▸ **Work order**: Duplicate the lines below word for word, leaving out the pictures.

Stored data entries
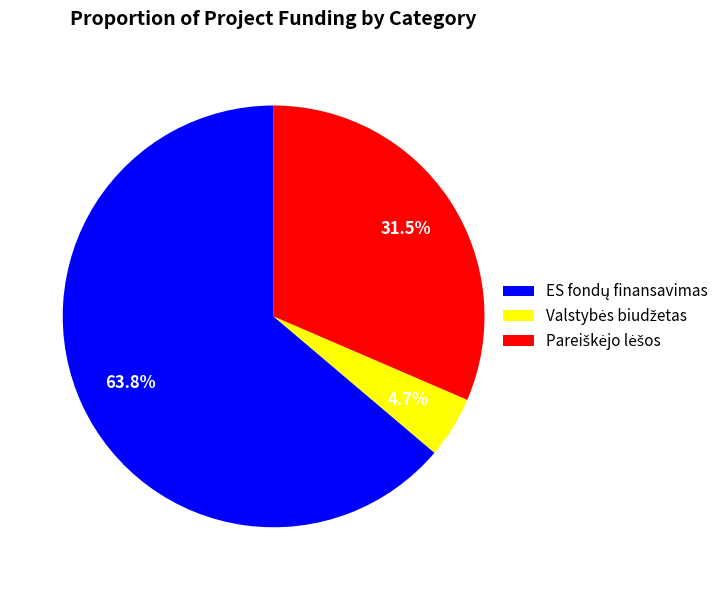

How many slices are in this pie chart?

3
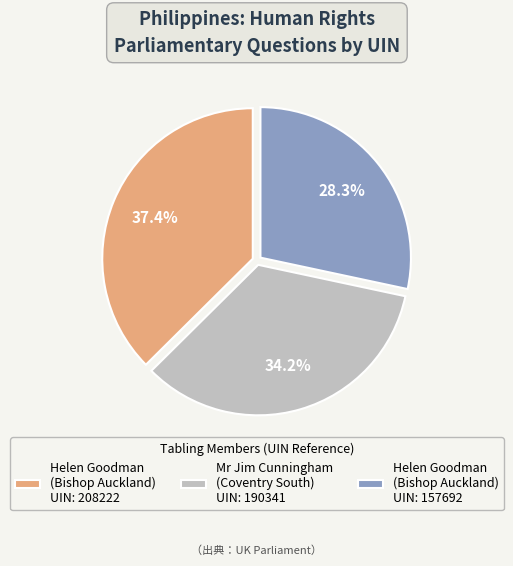

Rank the categories by value from lowest to highest.

Helen Goodman (Bishop Auckland) UIN: 157692, Mr Jim Cunningham (Coventry South) UIN: 190341, Helen Goodman (Bishop Auckland) UIN: 208222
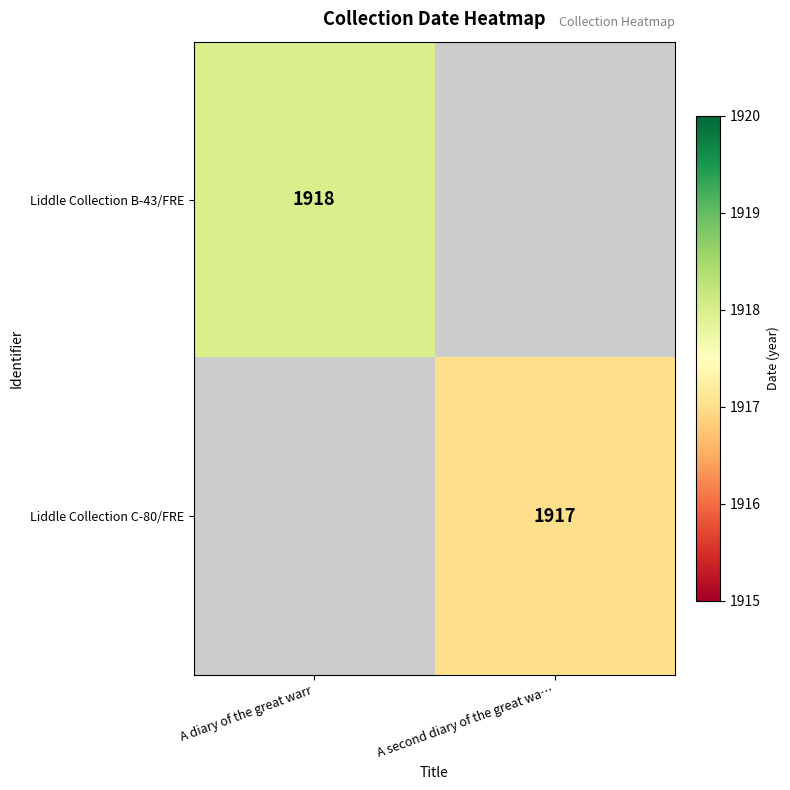

True or false: Liddle Collection B-43/FRE has a value of 2876 at A diary of the great warr.

False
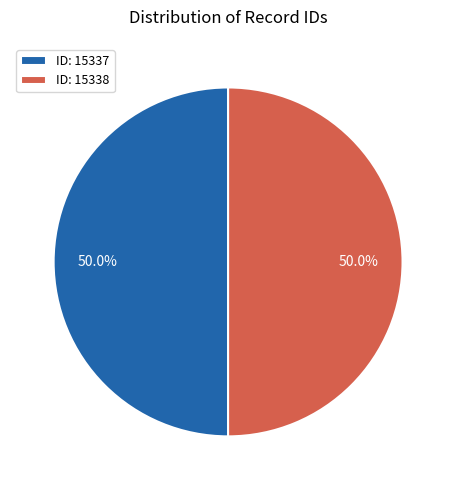

Do ID: 15337 and ID: 15338 together represent more than half of the pie?

Yes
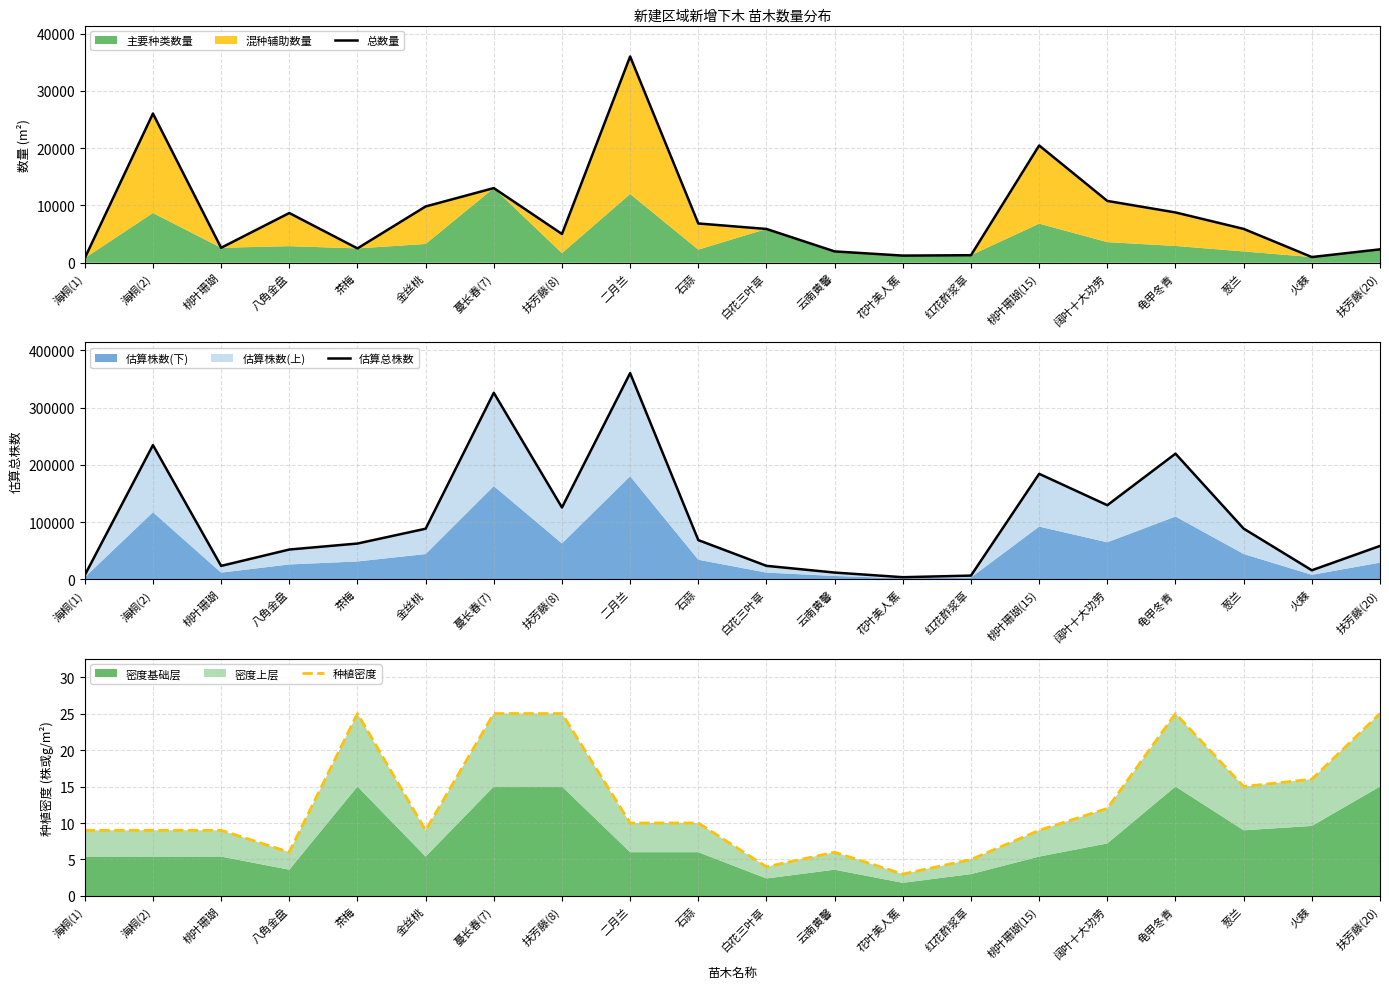

Where is the first local minimum for 估算总株数?

桃叶珊瑚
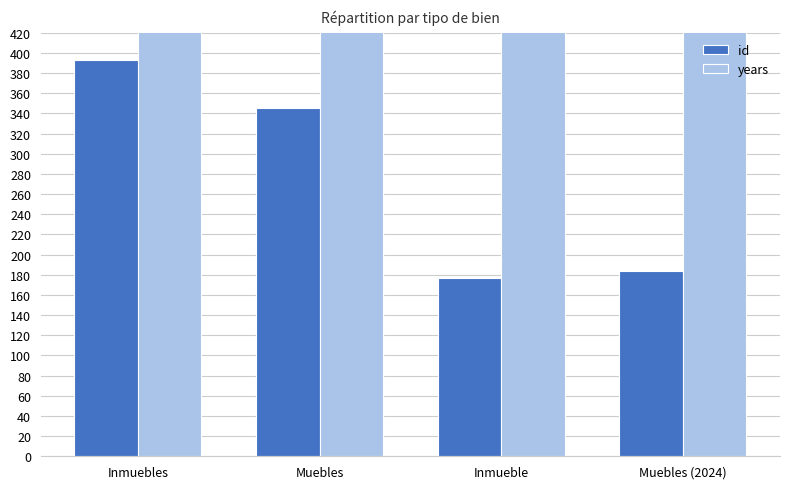

Is it true that years equals 2024 at Inmueble?

True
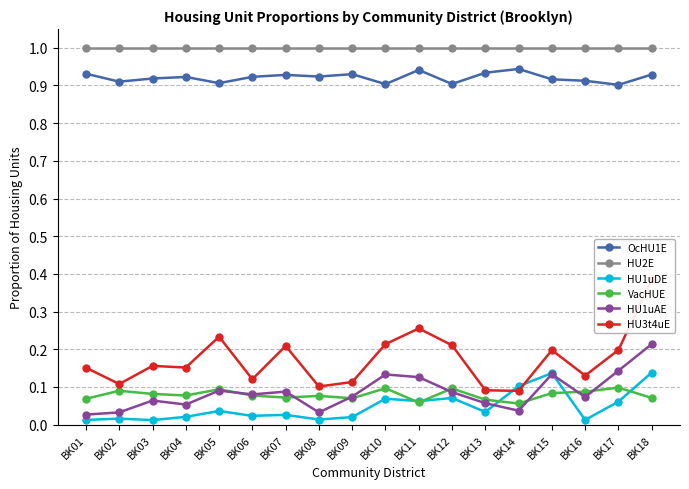

Which category has the highest value across all series?

BK01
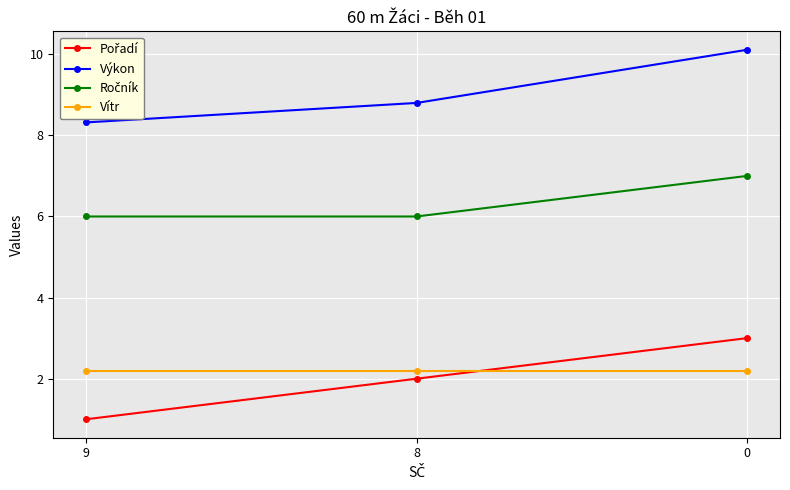

What is the maximum value for Vítr?

2.2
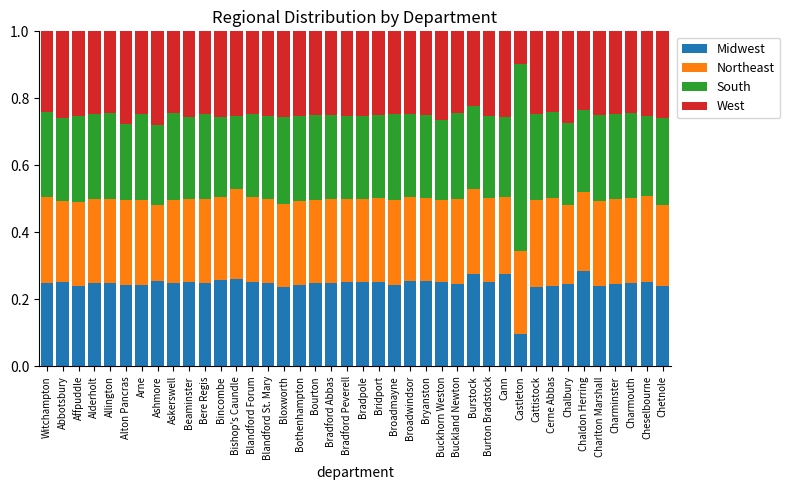

How many data points does each series have?

40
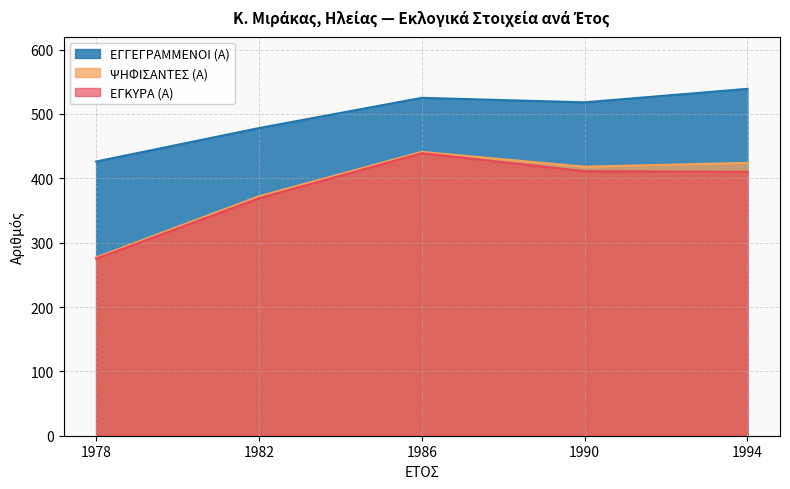

Where does the ΨΗΦΙΣΑΝΤΕΣ (Α) series first go above 418?

1986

▸ **Reply**:
How many slices are in this pie chart?

3

Rank the categories by value from lowest to highest.

Helen Goodman (Bishop Auckland) UIN: 157692, Mr Jim Cunningham (Coventry South) UIN: 190341, Helen Goodman (Bishop Auckland) UIN: 208222

True or false: Liddle Collection B-43/FRE has a value of 2876 at A diary of the great warr.

False

Do ID: 15337 and ID: 15338 together represent more than half of the pie?

Yes

Where is the first local minimum for 估算总株数?

桃叶珊瑚

Is it true that years equals 2024 at Inmueble?

True

Which category has the highest value across all series?

BK01

What is the maximum value for Vítr?

2.2

How many data points does each series have?

40

Where does the ΨΗΦΙΣΑΝΤΕΣ (Α) series first go above 418?

1986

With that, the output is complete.